A weak Goodstein sequence starting at $m>0$ is a sequence $m_0,m_1,\cdots$ of natural numbers defined by $m_0=m$. To obtain $m_{k+1}$ form $m_k$ (as long as $m_k\neq 0$), write $m_k$ in base $k+2$, increase the base by $1$ (to $k+3$), and subtract $1$. For example, the weak Goodstein sequence starting at $m=21$ is as follows:
$m_0=21=2^4+2^2+2^0$
$m_1=3^4+3^2+3^0-1=90$
$m_2=4^4+4^2-1=271$
$m_3=5^4+5^1\cdot 3+5^0\cdot 3-1=642$
Theorem: For each $m>0$, the weak Goodstein sequence starting at $m$ eventually terminates with $m_n=0$ for some $n$.
Does my attempt look fine or contain logical flaws/gaps? Any suggestion is greatly appreciated. Thank you for your help!
My attempt:
Let $m_0,m_1,\cdots$ be the weak Goodstein sequence starting at $m$. Its $a^{\rm th}$ term is written in base $a+2$: $$m_a=(a+2)^{b_1}k_1+\cdots+(a+2)^{b_n}k_n$$
Consider the ordinal $\alpha_a=\omega^{b_1}\cdot k_1+\cdots+\omega^{b_n}\cdot k_n$ obtained by replacing $a+2$ by $\omega$. We have $$\begin{align}m_{a+1}&=(a+3)^{b_1}k_1+\cdots+(a+3)^{b_n}k_n-1\\&=(a+3)^{b_1}k_1+\cdots+(a+3)^{b_{n-1}}k_{n-1}+\left((a+3)^{b_n}k_n-1\right)\\&=(a+3)^{b_1}k_1+\cdots+(a+3)^{b_{n-1}}k_{n-1}+(a+3)^{b'_n}k'_n\end{align}$$ where $(a+3)^{b_n}k_n-1=(a+3)^{b'_n}k'_n$.
It follows that $b_n>b'_n$ and that $\alpha_a>\alpha_{a+1}=\omega^{b_1}\cdot k_1+\cdots+\omega^{b_{n-1}}\cdot k_{n-1}+\omega^{b'_n}\cdot k'_n$. Then $\alpha_0>\alpha_1>\cdots>\alpha_a>\cdots$ is a decreasing sequence of ordinals.

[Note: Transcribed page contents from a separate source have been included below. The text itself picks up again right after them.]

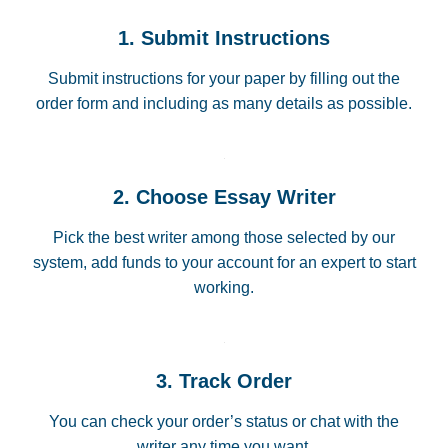
1. Submit Instructions
Submit instructions for your paper by filling out the
order form and including as many details as possible.
2. Choose Essay Writer
Pick the best writer among those selected by our
system, add funds to your account for an expert to start
working.
3. Track Order
You can check your order’s status or chat with the
writer any time you want.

If $(m_a \mid a\in\Bbb N)$ did not go to $0$, it would not terminate and thus be infinite. Consequently, $(\alpha_a\mid a\in \Bbb N)$ would be infinite. This contradicts the fact that $<$ is a well-founded relation on ordinals.